### Provided entries:
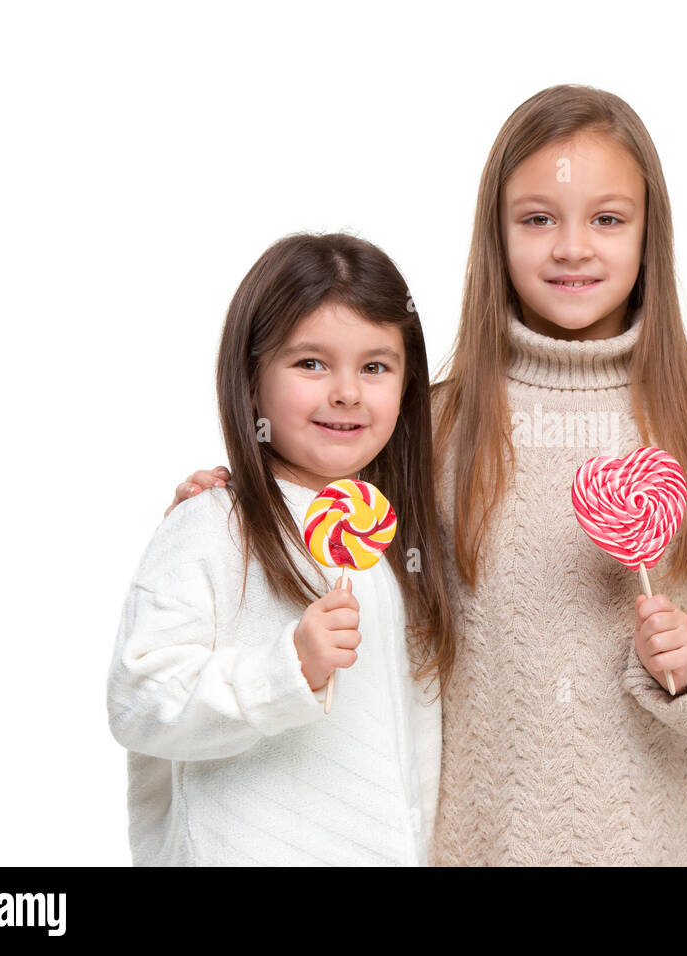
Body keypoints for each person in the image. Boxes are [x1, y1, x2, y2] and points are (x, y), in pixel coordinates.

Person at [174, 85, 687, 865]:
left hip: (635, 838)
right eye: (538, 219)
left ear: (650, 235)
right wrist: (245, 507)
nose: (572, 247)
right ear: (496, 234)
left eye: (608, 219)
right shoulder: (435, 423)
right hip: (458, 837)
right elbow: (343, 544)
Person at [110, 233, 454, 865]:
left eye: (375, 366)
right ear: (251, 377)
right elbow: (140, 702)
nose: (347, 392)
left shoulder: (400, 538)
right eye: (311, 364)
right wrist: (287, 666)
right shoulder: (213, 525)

### Problem:
Reproduce exactly every line between the line with "right elbow: (140, 702)" and the last line of the records above, both included.

### Expected output:
right elbow: (140, 702)
nose: (347, 392)
left shoulder: (400, 538)
right eye: (311, 364)
right wrist: (287, 666)
right shoulder: (213, 525)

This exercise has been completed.